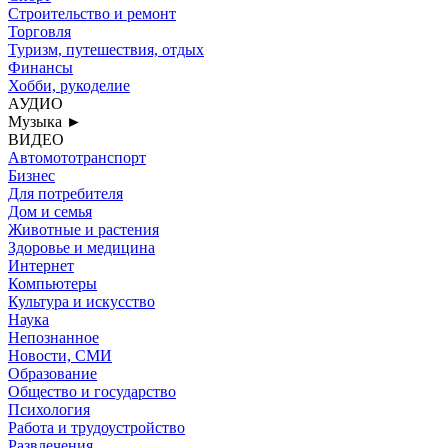
Строительство и ремонт
Торговля
Туризм, путешествия, отдых
Финансы
Хобби, рукоделие
АУДИО
Музыка
►
ВИДЕО
Автомототранспорт
Бизнес
Для потребителя
Дом и семья
Животные и растения
Здоровье и медицина
Интернет
Компьютеры
Культура и искусство
Наука
Непознанное
Новости, СМИ
Образование
Общество и государство
Психология
Работа и трудоустройство
Развлечения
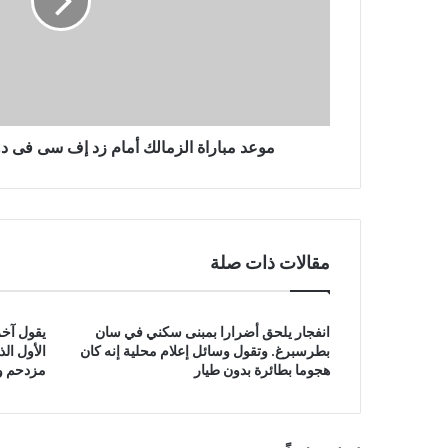
سى
فى
دورى
Nile
والقناة
الناقلة
موعد مباراة الزمالك أمام زد إف سى فى دورى Nile والقناة ا
مقالات ذات صلة
انفجار يلحق أضرارا بمبنى سكني في سان
يقول آخر
بطرسبرغ. وتقول وسائل إعلام محلية إنه كان
الأول ال
هجوما بطائرة بدون طيار
مزدحم وق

────────

■ Task goal:
Pictures must not appear in the copy, and every record must be restated word for word.

■ Task output:
Строительство и ремонт
Торговля
Туризм, путешествия, отдых
Финансы
Хобби, рукоделие
АУДИО
Музыка
►
ВИДЕО
Автомототранспорт
Бизнес
Для потребителя
Дом и семья
Животные и растения
Здоровье и медицина
Интернет
Компьютеры
Культура и искусство
Наука
Непознанное
Новости, СМИ
Образование
Общество и государство
Психология
Работа и трудоустройство
Развлечения
سى
فى
دورى
Nile
والقناة
الناقلة
موعد مباراة الزمالك أمام زد إف سى فى دورى Nile والقناة ا
مقالات ذات صلة
انفجار يلحق أضرارا بمبنى سكني في سان
يقول آخر
بطرسبرغ. وتقول وسائل إعلام محلية إنه كان
الأول ال
هجوما بطائرة بدون طيار
مزدحم وق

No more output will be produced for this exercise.